Comme le meilleur de la production locale, Alice in Earnestland répond à deux idées reçues sur le cinéma coréen : ce serait un cinéma dont la violence gratuite est une finalité, et un cinéma brouillon qui a le cul entre deux chaises. A l'image d'un certain nombre de ses compatriotes, la violence chez Ahn Gooc-Jin n'est pas exploitée à des fins réalistes. Elle est too much ? C'est justement le but recherché. Pas simplement pour secouer le public dans une surenchère sanguinolente, mais pour créer un climat suréel dans lequel la violence raconte autre chose. L'avalanche de malheurs sur Soo-Nam n'a paradoxalement rien de misérabiliste, elle permet une mise en perspective et fait de la jeune femme une héroïne de fable. La violence et les malheurs mélodramatiques ne sont que des moyens de distanciation du réel pour mieux raconter autrement un drame social (qui chez nous serait gris avec une héroïne qui ne tuerait personne mais qui prendrait de longues douches mélancoliques).

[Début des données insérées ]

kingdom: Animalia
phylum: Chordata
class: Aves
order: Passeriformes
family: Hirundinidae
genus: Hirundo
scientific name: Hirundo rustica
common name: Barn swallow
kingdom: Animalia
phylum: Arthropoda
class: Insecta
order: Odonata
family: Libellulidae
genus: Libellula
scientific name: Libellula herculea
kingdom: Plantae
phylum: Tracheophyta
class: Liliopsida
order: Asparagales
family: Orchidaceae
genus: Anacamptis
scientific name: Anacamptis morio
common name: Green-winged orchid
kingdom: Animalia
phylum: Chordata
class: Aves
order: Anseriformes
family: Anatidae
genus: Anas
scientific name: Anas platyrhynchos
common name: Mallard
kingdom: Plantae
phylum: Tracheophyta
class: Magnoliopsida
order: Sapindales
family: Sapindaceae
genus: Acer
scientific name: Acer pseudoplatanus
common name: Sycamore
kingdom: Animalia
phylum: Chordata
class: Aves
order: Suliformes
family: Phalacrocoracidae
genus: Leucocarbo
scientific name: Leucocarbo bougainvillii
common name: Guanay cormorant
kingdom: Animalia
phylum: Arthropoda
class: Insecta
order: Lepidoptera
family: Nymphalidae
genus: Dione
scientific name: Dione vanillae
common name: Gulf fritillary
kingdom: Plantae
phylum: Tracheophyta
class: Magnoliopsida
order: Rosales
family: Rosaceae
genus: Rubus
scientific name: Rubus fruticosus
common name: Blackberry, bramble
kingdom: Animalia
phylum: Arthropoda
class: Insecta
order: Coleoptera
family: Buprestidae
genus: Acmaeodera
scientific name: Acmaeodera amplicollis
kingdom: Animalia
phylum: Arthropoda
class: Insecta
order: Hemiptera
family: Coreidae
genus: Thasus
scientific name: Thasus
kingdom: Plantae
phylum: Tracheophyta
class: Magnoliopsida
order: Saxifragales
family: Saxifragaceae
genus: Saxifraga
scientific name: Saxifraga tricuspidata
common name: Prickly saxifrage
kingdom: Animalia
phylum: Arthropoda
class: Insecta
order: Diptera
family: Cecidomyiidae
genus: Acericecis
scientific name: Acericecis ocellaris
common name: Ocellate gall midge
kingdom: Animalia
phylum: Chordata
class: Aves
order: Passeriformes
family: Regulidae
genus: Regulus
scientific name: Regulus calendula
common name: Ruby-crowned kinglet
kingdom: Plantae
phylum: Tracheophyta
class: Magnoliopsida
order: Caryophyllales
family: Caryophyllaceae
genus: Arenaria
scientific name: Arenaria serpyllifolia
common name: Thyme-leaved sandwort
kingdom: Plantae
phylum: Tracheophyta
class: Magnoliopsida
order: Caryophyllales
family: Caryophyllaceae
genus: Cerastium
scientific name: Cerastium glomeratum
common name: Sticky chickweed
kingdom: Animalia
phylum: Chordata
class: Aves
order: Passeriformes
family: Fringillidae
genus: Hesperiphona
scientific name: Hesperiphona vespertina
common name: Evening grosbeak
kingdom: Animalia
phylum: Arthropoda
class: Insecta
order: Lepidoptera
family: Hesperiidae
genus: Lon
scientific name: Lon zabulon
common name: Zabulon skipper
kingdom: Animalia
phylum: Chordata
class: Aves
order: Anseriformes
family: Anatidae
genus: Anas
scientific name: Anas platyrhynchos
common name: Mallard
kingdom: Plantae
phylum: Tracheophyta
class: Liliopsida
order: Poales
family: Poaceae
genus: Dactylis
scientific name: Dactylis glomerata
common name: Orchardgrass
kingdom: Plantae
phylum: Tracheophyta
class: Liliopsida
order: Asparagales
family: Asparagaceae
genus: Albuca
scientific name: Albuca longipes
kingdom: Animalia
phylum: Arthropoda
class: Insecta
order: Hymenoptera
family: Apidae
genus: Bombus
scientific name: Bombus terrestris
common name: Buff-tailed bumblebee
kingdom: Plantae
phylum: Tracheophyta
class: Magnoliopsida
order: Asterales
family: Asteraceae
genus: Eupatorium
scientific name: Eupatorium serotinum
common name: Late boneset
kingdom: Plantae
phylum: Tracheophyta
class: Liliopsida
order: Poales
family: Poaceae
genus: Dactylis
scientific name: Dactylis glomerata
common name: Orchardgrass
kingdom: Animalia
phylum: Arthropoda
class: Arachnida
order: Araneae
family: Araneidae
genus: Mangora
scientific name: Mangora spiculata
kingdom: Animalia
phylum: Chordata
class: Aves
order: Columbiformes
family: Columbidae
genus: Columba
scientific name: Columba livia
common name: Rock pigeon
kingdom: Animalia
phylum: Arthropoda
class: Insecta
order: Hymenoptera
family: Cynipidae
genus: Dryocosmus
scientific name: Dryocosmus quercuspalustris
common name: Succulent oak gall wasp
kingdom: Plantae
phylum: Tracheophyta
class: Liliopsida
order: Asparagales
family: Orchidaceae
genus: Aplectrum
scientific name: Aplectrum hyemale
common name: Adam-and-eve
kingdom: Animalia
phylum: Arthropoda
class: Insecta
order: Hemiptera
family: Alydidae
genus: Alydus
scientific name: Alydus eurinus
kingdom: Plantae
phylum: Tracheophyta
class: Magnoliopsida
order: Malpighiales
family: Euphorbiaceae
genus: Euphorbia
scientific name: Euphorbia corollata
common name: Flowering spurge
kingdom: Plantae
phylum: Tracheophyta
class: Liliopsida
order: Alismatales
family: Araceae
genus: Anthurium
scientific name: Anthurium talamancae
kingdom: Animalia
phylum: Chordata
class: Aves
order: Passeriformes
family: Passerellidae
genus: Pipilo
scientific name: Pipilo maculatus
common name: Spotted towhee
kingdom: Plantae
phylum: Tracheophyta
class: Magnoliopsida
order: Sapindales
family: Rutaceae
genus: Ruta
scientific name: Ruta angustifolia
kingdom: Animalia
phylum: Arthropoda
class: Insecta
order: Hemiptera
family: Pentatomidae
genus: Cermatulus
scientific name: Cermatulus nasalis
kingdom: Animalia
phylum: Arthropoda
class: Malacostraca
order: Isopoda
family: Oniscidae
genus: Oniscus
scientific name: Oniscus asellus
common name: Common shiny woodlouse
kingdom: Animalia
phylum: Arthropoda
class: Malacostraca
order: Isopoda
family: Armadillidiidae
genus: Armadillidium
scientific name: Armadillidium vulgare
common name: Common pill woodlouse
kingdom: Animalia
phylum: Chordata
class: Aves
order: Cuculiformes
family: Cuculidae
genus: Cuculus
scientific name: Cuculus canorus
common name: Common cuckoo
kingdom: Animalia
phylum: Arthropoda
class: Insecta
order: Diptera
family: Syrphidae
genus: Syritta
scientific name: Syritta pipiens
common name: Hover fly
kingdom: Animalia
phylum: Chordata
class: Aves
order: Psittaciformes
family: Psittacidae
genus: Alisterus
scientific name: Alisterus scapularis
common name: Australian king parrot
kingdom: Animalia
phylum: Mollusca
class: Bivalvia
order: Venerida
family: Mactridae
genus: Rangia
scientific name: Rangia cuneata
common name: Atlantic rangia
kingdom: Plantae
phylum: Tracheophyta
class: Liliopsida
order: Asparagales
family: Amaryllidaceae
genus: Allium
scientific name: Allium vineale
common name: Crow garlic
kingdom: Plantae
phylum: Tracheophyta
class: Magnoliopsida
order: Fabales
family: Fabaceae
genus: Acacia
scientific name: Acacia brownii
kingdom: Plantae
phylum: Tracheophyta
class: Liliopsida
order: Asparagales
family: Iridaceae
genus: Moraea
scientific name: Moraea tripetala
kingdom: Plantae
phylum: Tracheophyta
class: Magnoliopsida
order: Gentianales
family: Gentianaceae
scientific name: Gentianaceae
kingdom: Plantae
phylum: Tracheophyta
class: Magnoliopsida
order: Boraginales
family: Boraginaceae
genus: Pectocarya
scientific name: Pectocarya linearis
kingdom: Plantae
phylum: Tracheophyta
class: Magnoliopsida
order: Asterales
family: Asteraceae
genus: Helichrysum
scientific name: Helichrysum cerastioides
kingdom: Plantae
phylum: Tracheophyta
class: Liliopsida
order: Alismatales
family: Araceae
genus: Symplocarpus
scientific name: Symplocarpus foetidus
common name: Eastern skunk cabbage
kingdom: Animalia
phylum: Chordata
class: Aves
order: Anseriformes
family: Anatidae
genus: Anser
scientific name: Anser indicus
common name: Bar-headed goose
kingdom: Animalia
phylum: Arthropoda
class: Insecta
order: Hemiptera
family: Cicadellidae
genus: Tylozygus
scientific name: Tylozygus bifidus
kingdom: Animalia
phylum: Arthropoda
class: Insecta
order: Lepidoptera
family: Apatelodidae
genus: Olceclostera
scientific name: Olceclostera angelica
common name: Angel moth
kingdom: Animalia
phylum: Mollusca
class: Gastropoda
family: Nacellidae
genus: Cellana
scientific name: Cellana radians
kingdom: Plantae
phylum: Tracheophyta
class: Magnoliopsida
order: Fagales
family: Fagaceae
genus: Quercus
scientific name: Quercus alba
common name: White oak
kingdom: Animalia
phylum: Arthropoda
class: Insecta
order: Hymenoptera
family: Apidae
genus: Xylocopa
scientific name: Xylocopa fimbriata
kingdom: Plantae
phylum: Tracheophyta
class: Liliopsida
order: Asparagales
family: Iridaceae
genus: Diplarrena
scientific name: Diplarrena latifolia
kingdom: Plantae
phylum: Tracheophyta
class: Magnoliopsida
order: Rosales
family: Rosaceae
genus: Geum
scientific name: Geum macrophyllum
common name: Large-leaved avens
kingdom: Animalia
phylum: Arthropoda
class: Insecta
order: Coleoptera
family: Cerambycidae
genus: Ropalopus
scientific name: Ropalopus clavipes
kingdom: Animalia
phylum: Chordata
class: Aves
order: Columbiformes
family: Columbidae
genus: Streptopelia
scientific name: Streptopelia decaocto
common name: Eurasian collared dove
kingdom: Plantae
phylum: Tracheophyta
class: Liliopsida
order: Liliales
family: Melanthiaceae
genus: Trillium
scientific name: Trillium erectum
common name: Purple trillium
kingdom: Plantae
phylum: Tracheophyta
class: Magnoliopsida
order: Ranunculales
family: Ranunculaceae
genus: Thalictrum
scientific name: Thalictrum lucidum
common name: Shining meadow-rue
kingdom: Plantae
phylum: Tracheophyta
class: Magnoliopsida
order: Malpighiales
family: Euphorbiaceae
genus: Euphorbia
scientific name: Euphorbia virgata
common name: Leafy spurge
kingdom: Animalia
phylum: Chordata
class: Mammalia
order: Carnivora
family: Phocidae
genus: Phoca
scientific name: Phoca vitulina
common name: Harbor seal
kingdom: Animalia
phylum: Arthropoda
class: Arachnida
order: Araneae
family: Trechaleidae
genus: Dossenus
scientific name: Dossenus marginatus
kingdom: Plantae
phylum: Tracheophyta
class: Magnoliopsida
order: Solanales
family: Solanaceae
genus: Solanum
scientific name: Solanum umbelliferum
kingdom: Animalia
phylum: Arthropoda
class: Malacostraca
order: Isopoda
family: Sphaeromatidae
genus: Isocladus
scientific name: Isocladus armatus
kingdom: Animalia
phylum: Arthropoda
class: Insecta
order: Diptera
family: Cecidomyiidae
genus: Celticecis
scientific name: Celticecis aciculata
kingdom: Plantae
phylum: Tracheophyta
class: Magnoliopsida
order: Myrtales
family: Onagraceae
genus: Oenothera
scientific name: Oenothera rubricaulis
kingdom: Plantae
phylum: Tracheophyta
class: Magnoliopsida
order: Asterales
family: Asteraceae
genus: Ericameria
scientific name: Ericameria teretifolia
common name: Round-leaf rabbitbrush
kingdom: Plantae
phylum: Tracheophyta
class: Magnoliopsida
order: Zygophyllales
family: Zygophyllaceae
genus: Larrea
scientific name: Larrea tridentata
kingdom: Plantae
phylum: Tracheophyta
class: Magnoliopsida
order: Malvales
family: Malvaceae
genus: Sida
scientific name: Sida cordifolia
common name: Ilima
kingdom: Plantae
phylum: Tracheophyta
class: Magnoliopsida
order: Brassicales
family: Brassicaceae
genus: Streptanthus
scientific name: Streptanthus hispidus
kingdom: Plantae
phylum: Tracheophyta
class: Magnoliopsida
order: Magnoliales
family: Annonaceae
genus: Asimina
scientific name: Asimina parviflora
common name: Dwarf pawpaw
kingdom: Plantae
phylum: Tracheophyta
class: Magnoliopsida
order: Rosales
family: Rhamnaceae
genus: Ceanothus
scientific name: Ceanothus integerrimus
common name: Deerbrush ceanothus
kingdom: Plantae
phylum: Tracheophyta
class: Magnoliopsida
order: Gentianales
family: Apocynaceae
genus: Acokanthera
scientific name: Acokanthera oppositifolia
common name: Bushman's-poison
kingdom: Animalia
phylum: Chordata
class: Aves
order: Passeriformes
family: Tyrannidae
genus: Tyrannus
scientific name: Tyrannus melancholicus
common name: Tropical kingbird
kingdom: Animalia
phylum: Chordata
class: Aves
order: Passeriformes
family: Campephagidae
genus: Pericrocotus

L'autre malentendu, sur un cinéma coréen qui en ferait trop et ne saurait choisir ni son ton, ni son genre, témoigne d'une incompréhension. Les ruptures violentes dans le cinéma coréen ne sont pas l'expression d'une hésitation, c'est ce qui fait ce cinéma : Ahn Gooc-Jin, dès son premier film, s'en sort déjà à merveille en mariant le réalisme social à la fantaisie et à la tragédie noire. L'un nourrit l'autre puisque le quotidien est tellement tragique qu'il en est drôle, et ce qui est parfois vu comme un défaut (ce manque de confort de ne pas voir un film qui obéit à nos règles familières) est une richesse, une manière d'aller plus loin dans le cœur du sujet. « C'est comme ça que ça se passe » annonce un personnage particulièrement cynique. Non, ce n'est pas comme ça que ça se passe, semble se dire Soo-Nam. Une déclaration que Ahn Gooc-Jin, aux antipodes d'un cinéma super-formaté, s'approprie pour cette pépite très prometteuse.